I prefer Unix than Linux. I use macOS (a MacBook Pro and a self-built hackintosh). So I want to learn the FreeBSD as server. I already have several books for Unix.

Your suggestion would be much appreciated!

Tom


----------



## sidetone (Jan 16, 2018)

Packt has two e/books, one for using FreeBSD as a server and another for FreeNAS.
Sam's Unleashed had a good book, which is now very outdated, and now only available in ebook form.
Many here may point to Absolute FreeBSD. I tried a different book from No Starch Press, about PF firewalls, and it was adequate, but a little difficult to sort through.
Go to different publisher's websites and do searches, some based on the same publishers you are already familiar with.

There aren't many books for FreeBSD as there are for other operating systems, so perhaps, you can look for books on specific open source server software.

** edit* - check out O'Reilly publisher too.


----------



## SirDice (Jan 16, 2018)

"UNIX" is a pretty broad subject.
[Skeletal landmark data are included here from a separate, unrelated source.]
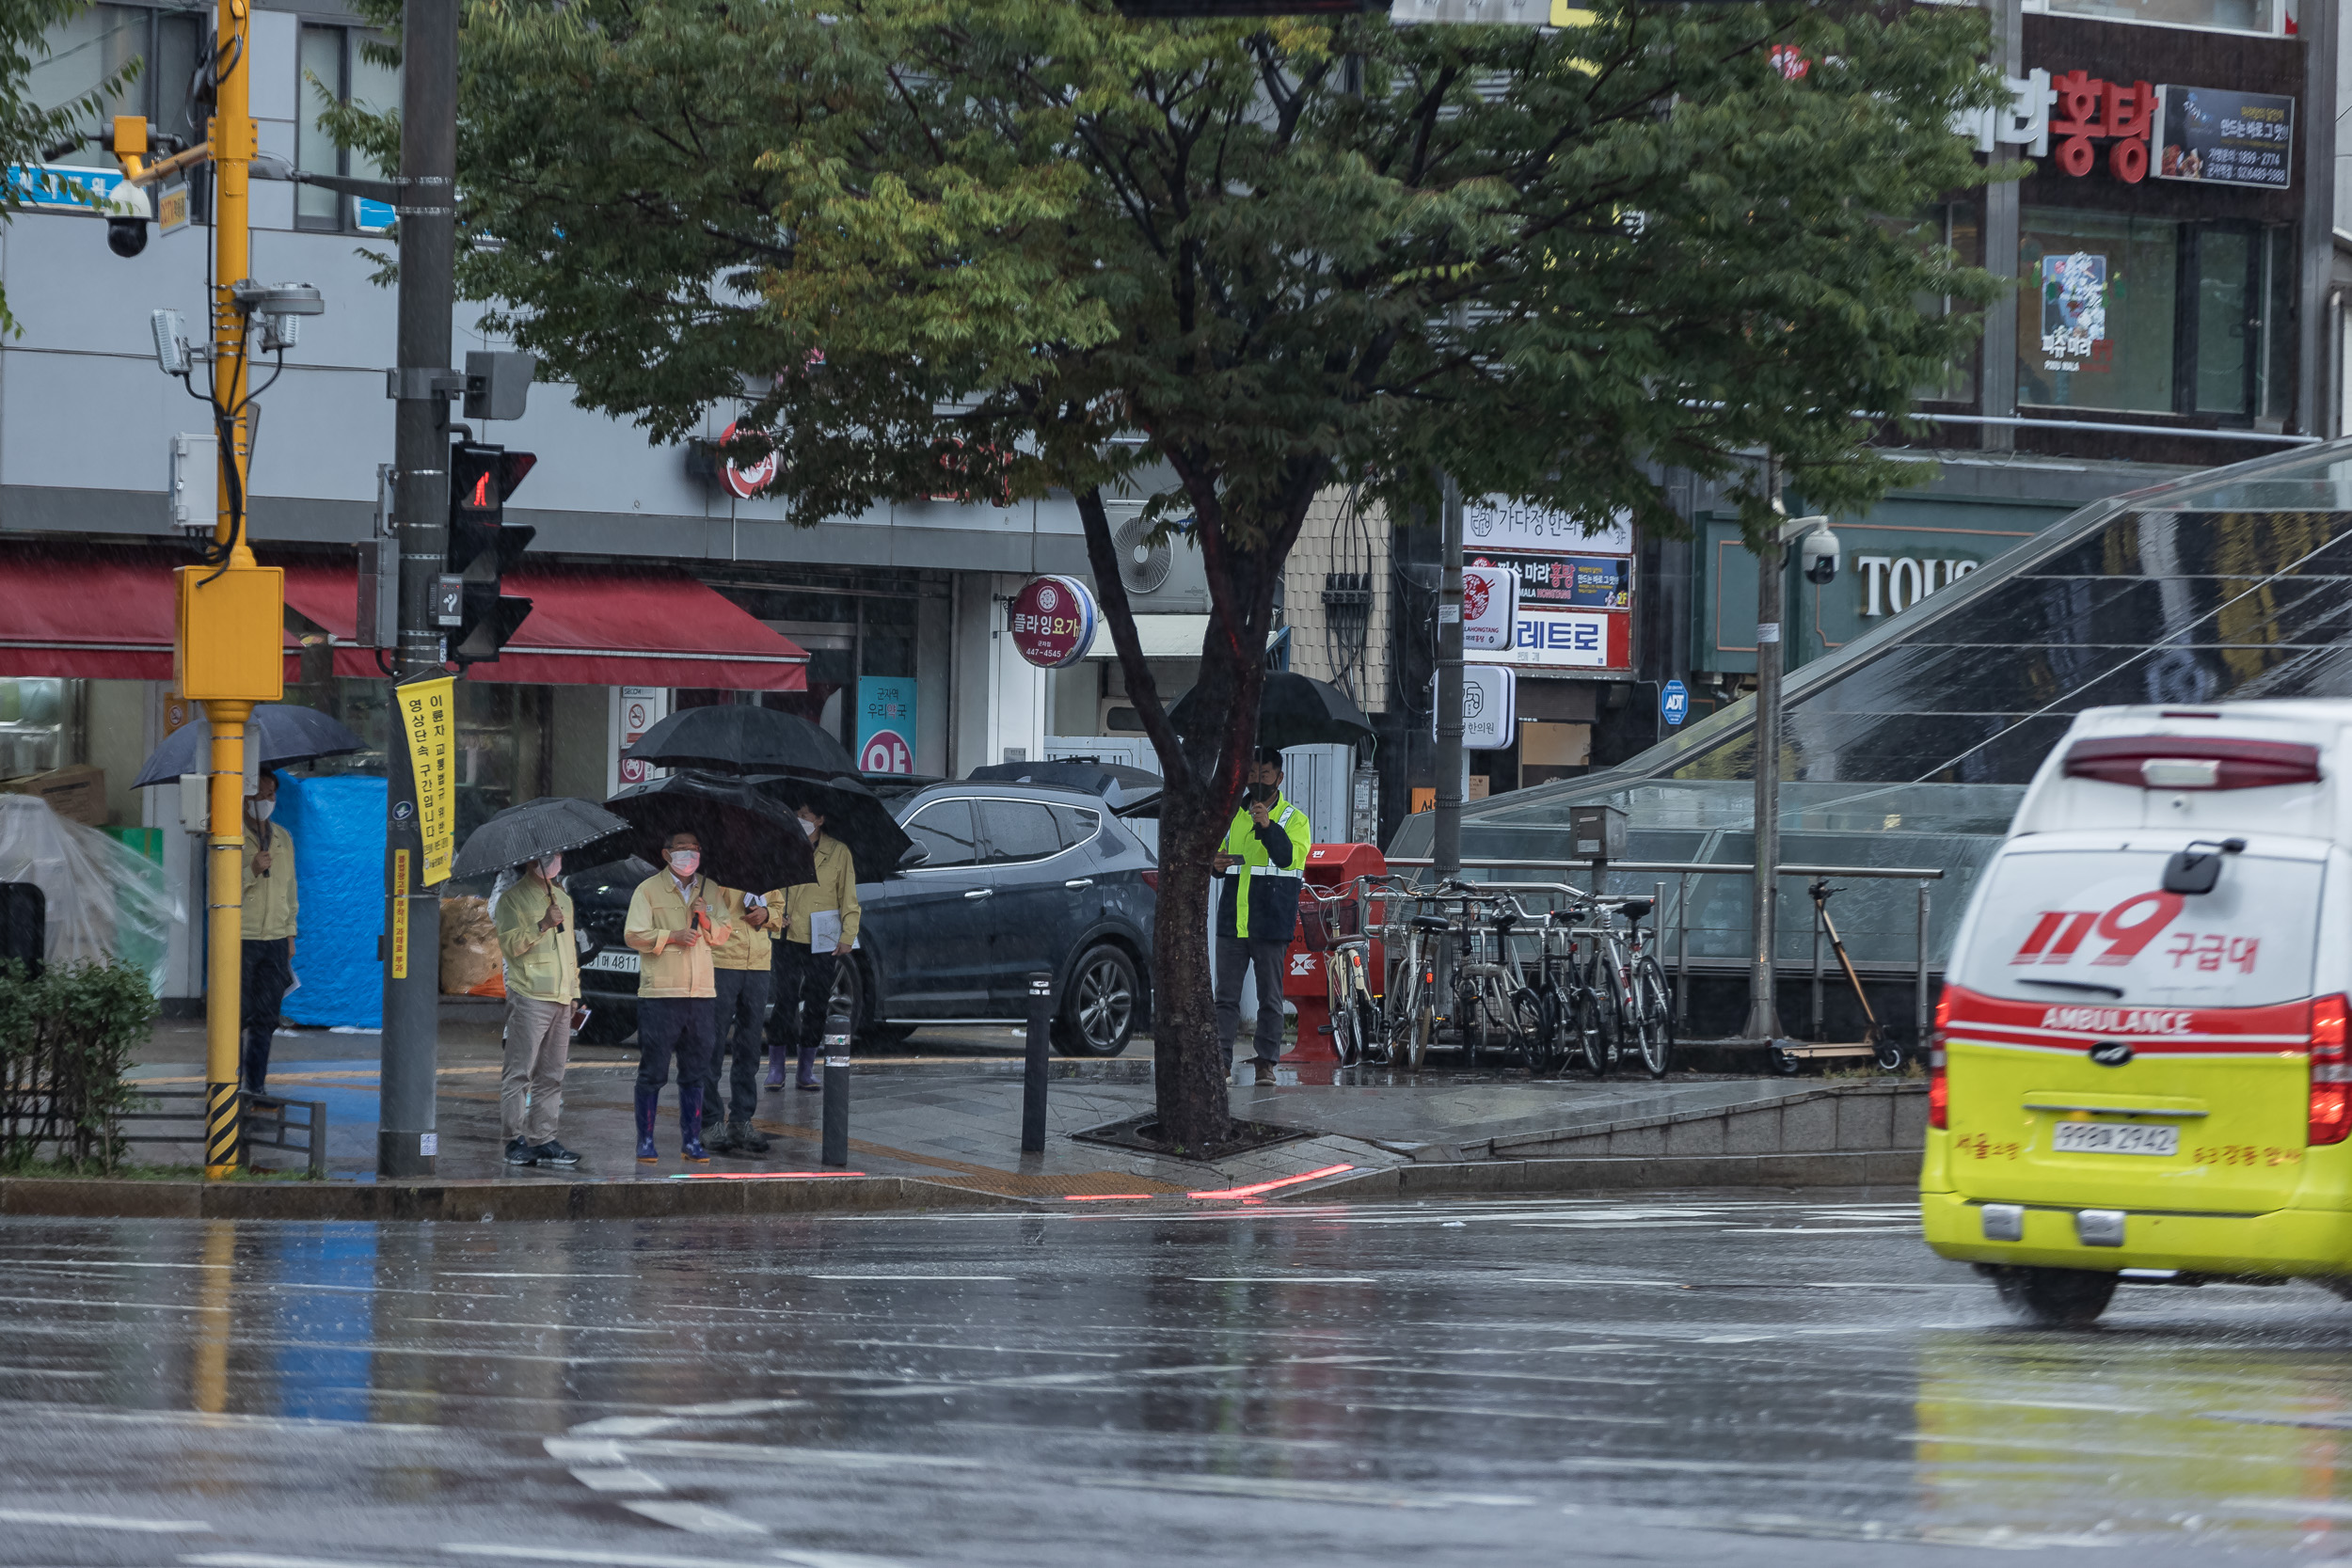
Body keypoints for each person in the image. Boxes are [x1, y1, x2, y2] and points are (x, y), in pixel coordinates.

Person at [623, 831, 732, 1163]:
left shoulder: (709, 888)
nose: (690, 855)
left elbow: (723, 934)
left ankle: (691, 1140)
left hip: (701, 995)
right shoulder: (648, 890)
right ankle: (645, 1141)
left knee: (695, 1071)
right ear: (666, 854)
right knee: (653, 1071)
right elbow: (633, 934)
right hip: (661, 994)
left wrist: (704, 916)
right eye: (682, 850)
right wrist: (671, 936)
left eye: (695, 849)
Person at [1213, 747, 1311, 1085]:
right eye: (1252, 775)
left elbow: (1287, 859)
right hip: (1233, 919)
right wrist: (1216, 864)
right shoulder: (1233, 815)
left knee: (1270, 997)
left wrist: (1268, 827)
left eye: (1265, 775)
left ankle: (1266, 1063)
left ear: (1279, 778)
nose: (1257, 781)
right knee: (1225, 997)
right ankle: (1221, 1062)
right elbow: (1223, 859)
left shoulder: (1294, 820)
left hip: (1270, 920)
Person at [493, 851, 581, 1168]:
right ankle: (513, 1139)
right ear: (532, 861)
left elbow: (569, 952)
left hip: (561, 998)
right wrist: (542, 924)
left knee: (552, 1075)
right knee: (520, 1072)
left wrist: (574, 993)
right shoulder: (511, 900)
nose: (556, 860)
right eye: (549, 856)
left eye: (558, 855)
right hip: (530, 994)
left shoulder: (563, 899)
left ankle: (544, 1137)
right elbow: (511, 945)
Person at [771, 802, 861, 1091]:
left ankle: (806, 1069)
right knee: (784, 1002)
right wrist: (775, 914)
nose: (800, 821)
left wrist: (848, 935)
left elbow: (848, 898)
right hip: (786, 938)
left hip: (823, 940)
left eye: (805, 816)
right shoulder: (783, 846)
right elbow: (767, 887)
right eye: (796, 815)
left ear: (820, 819)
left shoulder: (839, 853)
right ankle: (776, 1068)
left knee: (817, 1003)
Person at [704, 879, 783, 1154]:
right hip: (722, 961)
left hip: (758, 964)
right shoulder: (713, 870)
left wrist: (767, 914)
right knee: (711, 1043)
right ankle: (709, 1121)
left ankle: (741, 1120)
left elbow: (779, 912)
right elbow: (706, 912)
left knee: (749, 1046)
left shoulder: (766, 869)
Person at [240, 773, 297, 1104]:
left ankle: (256, 1086)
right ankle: (224, 1084)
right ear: (246, 796)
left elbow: (290, 890)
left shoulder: (283, 838)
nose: (266, 797)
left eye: (271, 792)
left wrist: (290, 935)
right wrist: (251, 869)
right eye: (259, 792)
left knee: (265, 1016)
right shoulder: (231, 836)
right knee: (235, 1015)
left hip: (275, 939)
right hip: (242, 937)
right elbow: (220, 890)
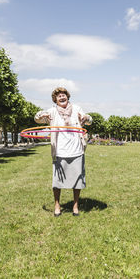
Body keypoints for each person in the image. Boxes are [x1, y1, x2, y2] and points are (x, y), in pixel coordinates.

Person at [35, 87, 92, 217]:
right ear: (55, 99)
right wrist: (41, 115)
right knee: (57, 181)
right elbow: (37, 119)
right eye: (59, 96)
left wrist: (86, 117)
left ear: (67, 97)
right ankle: (57, 205)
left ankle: (75, 206)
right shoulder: (52, 111)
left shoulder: (76, 109)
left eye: (64, 95)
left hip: (76, 150)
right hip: (60, 151)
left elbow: (89, 121)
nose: (61, 97)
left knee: (77, 180)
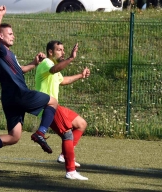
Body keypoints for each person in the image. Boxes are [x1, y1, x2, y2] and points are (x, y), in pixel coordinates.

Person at [0, 5, 58, 169]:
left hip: (9, 98)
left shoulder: (9, 55)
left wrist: (33, 64)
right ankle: (41, 132)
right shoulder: (0, 50)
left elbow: (19, 71)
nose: (13, 36)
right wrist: (0, 16)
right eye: (10, 34)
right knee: (53, 102)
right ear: (1, 36)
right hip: (19, 94)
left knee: (14, 136)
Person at [35, 41, 90, 180]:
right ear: (50, 52)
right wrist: (71, 59)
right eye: (59, 50)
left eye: (63, 50)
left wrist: (80, 75)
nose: (63, 52)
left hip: (55, 106)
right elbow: (54, 70)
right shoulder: (46, 63)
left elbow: (63, 80)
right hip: (48, 107)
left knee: (81, 124)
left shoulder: (53, 66)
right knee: (67, 135)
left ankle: (63, 156)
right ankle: (71, 171)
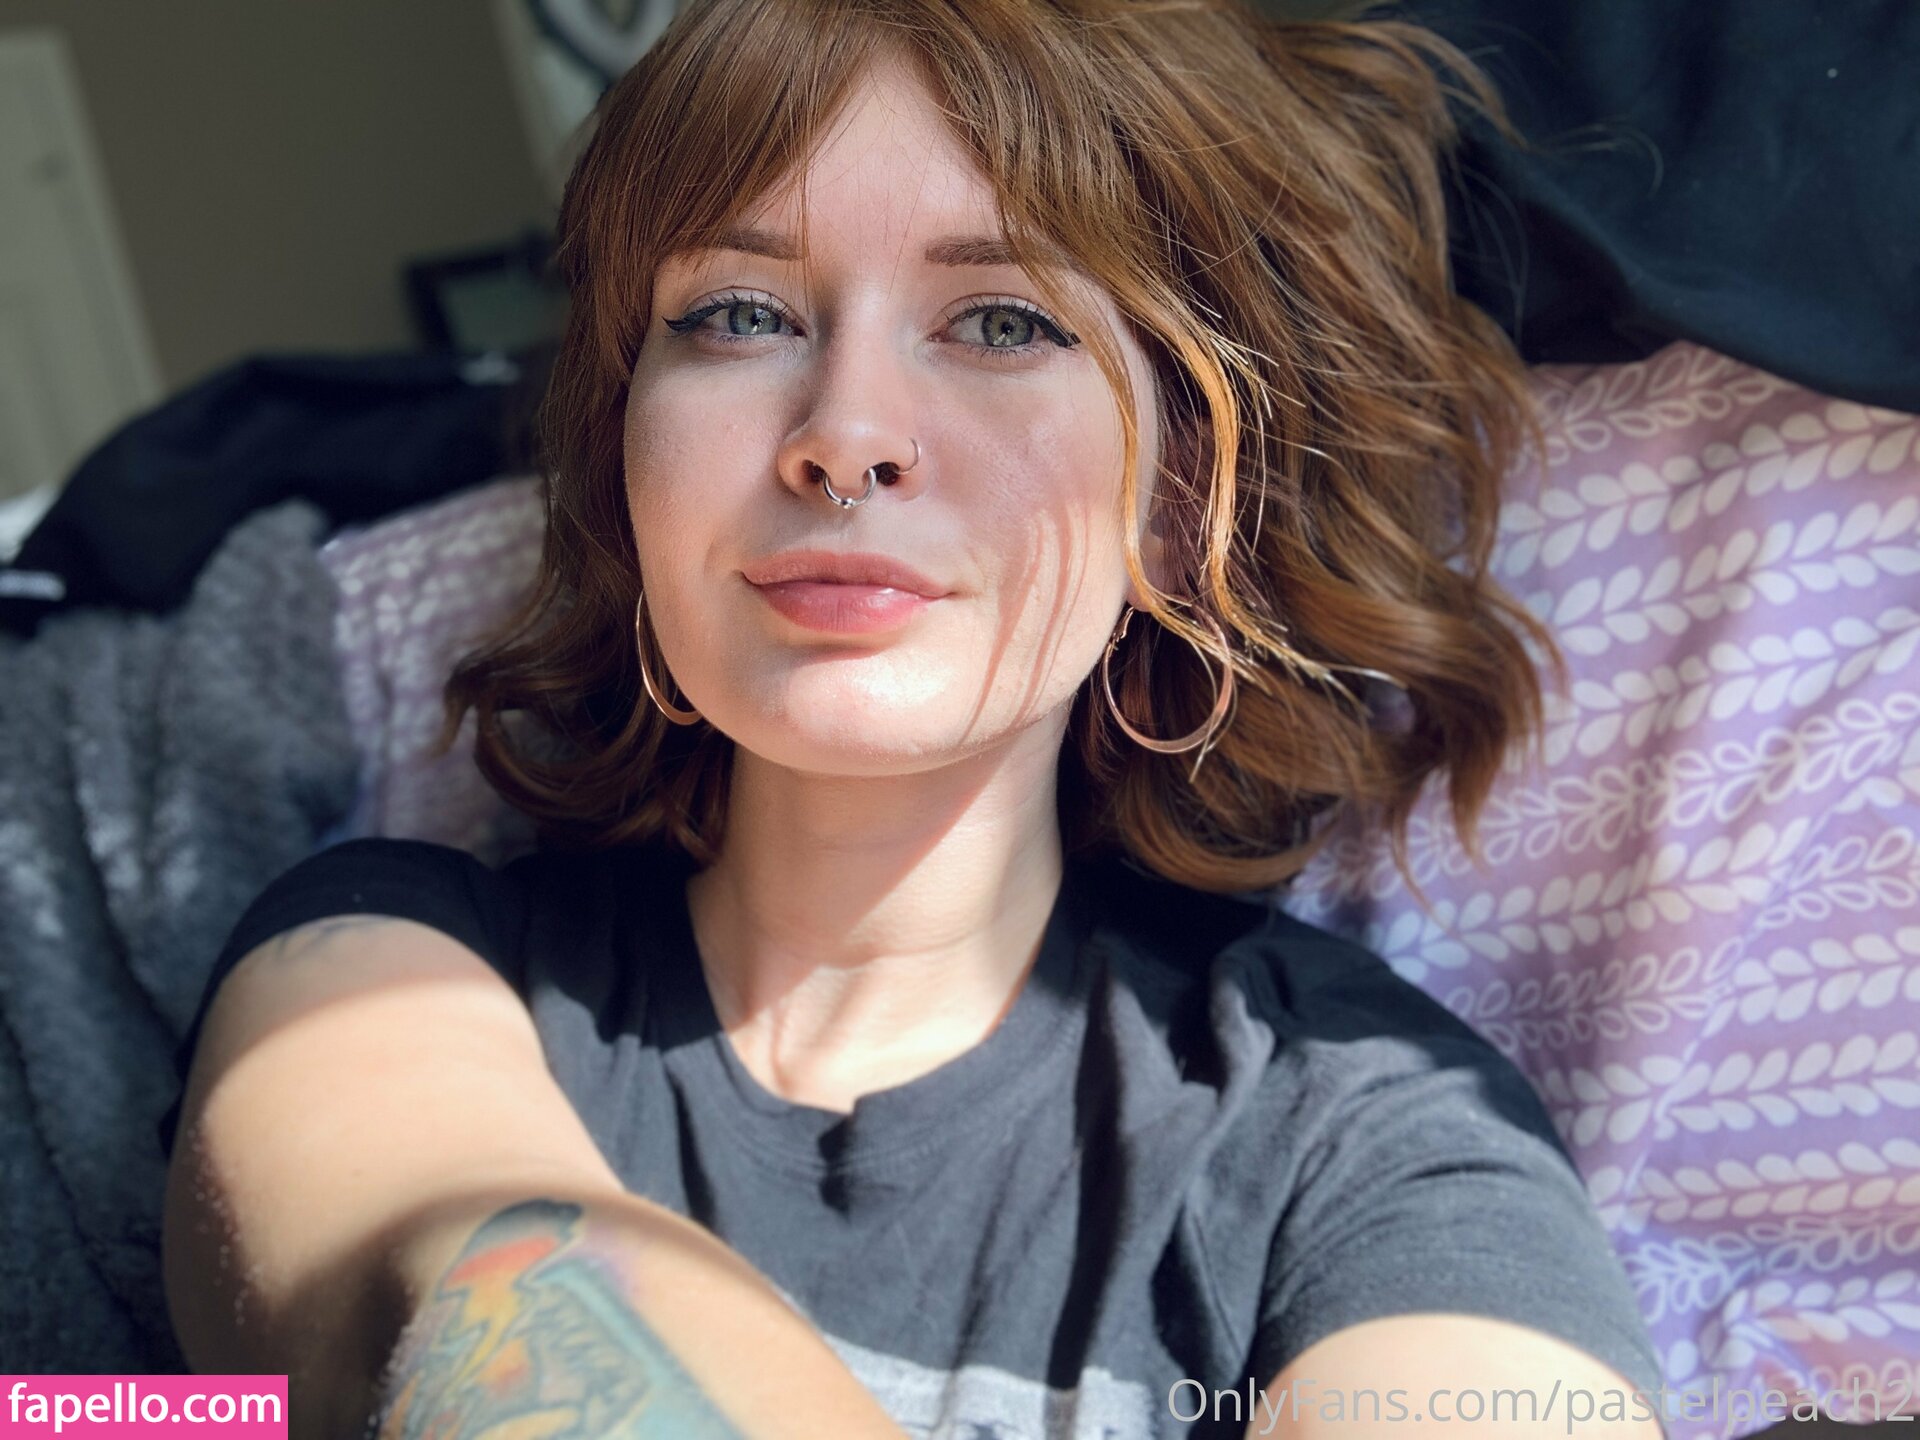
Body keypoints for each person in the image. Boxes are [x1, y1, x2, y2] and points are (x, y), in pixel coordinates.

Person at [158, 0, 1671, 1435]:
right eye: (738, 313)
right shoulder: (376, 967)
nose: (844, 438)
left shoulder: (1379, 1137)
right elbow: (460, 1316)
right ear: (628, 466)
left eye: (1003, 321)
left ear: (1179, 504)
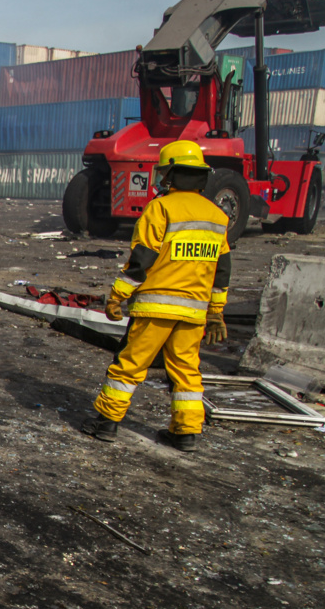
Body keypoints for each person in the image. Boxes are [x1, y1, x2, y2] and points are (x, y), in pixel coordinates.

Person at [80, 140, 231, 452]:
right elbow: (222, 271)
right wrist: (216, 311)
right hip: (194, 314)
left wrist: (117, 296)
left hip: (155, 309)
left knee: (129, 366)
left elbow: (142, 259)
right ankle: (186, 434)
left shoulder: (160, 208)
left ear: (171, 174)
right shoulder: (217, 217)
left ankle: (106, 423)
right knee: (187, 372)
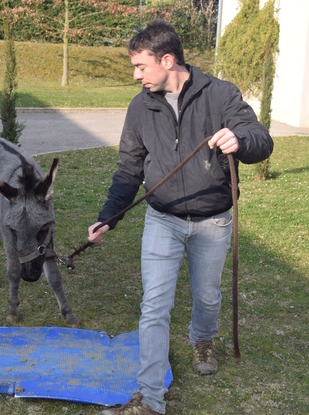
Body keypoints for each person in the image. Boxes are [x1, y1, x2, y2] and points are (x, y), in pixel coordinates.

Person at [88, 20, 274, 415]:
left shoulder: (221, 95)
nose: (135, 75)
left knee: (206, 296)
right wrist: (109, 217)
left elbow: (261, 140)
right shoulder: (140, 106)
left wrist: (240, 140)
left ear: (167, 60)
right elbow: (128, 169)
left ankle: (202, 339)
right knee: (154, 304)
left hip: (213, 220)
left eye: (141, 66)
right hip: (162, 218)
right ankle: (150, 399)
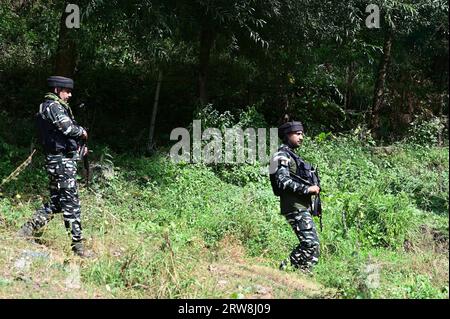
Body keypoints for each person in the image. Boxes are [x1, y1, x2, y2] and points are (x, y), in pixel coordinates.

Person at [17, 76, 92, 258]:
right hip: (60, 163)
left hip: (60, 160)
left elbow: (61, 136)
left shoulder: (52, 106)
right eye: (67, 91)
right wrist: (81, 131)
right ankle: (78, 247)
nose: (70, 94)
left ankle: (27, 229)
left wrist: (77, 150)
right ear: (58, 90)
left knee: (58, 201)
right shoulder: (53, 106)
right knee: (71, 203)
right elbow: (67, 129)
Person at [270, 121, 320, 271]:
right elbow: (282, 181)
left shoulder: (291, 156)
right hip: (293, 206)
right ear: (287, 135)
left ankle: (302, 272)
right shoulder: (280, 155)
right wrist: (307, 189)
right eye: (297, 134)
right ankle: (284, 268)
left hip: (301, 205)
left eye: (302, 133)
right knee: (310, 243)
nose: (302, 137)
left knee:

Anything specific you're looking for?


----------



## p3rj (Jan 16, 2018)

Besides _Absolute FreeBSD_, Michael W. Lucas has a few smaller _FreeBSD Mastery_ books, which cover specific topics to some extend (e. g. file sharing is covered somewhat in _Specialty Filesystems_). Depending on what you actually want to do, a book like _UNIX and Linux System Administration Handbook_ by Nemeth etc. could be helpful as well (but doesn't cover FreeBSD in particular).


----------



## leebrown66 (Jan 16, 2018)

I would highly recommend "The Design and Implementation of the FreeBSD Operating System".


----------